緊急安全確保とは、令和3年(2021年)の災害対策基本法改正で新設された警戒レベル5の避難情報で、災害が発生し、またはまさに発生しようとしている状況で、直ちに安全な場所への避難が困難な場合に市区町村長が発令するものである。

避難指示を出しても、災害がすでに発生し、安全な場所への避難が間に合わない事態は起こりうる。緊急安全確保は、こうした切迫した段階で住民に少しでも安全な行動をとるよう促すために、2021年の災害対策基本法改正で新設された警戒レベル5の避難情報であり、市区町村長が発令する。

旧来の「避難指示(緊急)」の廃止に伴い、避難指示を発令してもなお避難が間に合わない段階の情報として設けられた。住民には、建物の上の階へ移る垂直避難や、堅牢な建物の内部にとどまる屋内安全確保といった、その場でとりうる最善の行動を求める。
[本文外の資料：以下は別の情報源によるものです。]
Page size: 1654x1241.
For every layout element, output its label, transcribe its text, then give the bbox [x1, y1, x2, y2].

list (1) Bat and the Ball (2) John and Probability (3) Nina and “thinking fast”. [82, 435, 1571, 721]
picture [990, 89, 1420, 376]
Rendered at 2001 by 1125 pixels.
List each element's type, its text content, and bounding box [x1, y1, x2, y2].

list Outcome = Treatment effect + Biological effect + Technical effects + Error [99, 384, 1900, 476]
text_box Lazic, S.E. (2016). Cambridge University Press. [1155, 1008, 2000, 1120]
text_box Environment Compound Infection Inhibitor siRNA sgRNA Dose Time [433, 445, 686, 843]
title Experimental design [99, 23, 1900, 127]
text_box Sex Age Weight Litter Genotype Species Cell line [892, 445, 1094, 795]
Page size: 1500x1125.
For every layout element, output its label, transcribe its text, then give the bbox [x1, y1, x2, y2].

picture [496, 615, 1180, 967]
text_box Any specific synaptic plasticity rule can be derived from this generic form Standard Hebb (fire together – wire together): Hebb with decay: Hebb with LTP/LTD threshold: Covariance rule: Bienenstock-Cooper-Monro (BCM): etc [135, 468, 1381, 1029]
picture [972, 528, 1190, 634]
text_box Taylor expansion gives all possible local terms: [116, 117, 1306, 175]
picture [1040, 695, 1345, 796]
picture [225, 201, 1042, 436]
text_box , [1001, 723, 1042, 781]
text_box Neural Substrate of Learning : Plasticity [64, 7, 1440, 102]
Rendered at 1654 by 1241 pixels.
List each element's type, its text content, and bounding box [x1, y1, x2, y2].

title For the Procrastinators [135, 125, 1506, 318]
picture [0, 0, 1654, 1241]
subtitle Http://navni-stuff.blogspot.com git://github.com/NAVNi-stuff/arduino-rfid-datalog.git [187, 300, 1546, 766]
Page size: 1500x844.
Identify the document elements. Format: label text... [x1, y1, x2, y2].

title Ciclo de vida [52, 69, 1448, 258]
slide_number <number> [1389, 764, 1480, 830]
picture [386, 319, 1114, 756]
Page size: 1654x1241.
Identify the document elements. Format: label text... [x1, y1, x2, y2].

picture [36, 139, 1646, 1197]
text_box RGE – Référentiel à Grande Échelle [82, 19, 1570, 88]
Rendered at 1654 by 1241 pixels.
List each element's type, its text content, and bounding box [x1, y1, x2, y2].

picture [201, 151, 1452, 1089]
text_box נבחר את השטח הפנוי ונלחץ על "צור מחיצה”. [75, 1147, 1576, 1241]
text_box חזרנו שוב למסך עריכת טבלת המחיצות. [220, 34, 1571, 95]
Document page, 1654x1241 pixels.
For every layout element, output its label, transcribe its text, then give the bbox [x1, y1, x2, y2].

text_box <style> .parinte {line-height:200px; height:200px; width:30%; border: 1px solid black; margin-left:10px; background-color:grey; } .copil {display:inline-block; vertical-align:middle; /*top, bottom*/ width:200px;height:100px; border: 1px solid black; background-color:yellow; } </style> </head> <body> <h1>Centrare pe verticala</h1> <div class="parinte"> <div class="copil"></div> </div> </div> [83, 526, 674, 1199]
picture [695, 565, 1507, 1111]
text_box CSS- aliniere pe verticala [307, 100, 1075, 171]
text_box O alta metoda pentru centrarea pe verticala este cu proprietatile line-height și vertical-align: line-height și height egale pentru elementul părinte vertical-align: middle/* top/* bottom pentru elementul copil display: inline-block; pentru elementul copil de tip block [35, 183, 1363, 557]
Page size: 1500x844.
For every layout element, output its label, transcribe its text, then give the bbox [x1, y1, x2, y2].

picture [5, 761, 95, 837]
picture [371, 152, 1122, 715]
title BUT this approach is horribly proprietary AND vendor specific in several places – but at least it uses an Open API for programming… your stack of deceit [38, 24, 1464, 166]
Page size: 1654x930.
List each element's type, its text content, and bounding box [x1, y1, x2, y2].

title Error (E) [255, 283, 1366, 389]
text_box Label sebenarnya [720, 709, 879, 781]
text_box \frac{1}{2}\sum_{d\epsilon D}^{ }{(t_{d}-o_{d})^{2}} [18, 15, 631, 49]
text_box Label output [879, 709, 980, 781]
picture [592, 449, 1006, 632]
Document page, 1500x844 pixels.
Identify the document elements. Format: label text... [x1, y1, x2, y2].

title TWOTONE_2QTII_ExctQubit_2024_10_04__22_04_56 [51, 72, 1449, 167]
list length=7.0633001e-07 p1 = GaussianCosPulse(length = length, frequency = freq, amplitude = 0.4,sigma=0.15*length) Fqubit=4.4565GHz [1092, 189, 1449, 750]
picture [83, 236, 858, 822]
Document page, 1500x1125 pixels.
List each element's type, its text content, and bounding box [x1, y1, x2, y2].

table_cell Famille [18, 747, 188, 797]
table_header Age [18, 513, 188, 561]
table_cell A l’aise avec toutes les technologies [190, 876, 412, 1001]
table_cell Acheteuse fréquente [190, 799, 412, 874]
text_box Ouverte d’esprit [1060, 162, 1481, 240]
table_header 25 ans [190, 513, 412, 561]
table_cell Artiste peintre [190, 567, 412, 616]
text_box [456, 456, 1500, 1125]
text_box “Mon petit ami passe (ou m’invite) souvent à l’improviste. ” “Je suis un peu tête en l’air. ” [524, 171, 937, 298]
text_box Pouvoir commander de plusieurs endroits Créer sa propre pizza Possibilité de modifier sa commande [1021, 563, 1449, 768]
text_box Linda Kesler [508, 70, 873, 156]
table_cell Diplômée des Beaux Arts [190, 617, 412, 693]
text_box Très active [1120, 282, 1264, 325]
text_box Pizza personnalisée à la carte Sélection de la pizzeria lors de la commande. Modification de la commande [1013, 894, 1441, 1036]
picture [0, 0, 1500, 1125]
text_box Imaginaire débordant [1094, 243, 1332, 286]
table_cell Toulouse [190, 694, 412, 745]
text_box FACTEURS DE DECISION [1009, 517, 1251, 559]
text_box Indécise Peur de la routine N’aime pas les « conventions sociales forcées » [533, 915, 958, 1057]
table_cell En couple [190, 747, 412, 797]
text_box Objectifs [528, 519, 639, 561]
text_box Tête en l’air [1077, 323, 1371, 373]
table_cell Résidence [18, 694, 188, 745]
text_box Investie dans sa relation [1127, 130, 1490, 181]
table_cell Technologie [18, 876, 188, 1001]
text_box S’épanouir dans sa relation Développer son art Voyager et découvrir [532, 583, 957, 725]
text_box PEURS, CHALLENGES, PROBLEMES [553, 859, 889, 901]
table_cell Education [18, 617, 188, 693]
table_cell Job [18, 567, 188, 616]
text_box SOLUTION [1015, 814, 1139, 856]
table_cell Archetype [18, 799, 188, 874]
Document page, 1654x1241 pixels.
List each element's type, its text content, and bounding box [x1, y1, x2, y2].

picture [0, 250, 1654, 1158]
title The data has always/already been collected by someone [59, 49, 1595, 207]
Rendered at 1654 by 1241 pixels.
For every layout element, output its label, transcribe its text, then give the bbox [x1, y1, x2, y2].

あくまで例外的・緊急的な情報であり、本来はレベル4の避難指示までに避難を終えることが前提となる。

発令の想定場面

堤防決壊・浸水・土砂流出等が実際に発生している、またはその直前の段階で発令される。この段階では屋外移動はかえって危険であるため、居場所での安全確保が基本となる。市区町村はリアルタイムの被害情報・河川水位・土砂災害の現場情報を収集しながら発令を判断する必要がある。発令が遅れれば住民が安全を確保する間もなく被災するため、空振りをおそれず早めに出す姿勢が大切だが、いつどの段階で出すかの判断は市区町村にとって難しい。

旧制度との違い

2021年改正前の「避難指示(緊急)」は避難指示より危険度が高い段階として位置付けられていたが、「指示」という名称の混乱(避難指示と避難指示(緊急)の差がわかりにくい)を解消するため、現行の緊急安全確保に改められた。緊急安全確保の発令は市区町村の「義務」ではなく「努力義務」とされており、現場の状況に応じた柔軟な判断を前提にしている。警戒レベルは1から5まで五段階で整理され、レベル3が高齢者等避難、レベル4が避難指示、レベル5が緊急安全確保にあたる。住民にはレベル4までに避難を終えてもらう必要があり、その点を平時から周知しておくことが欠かせない。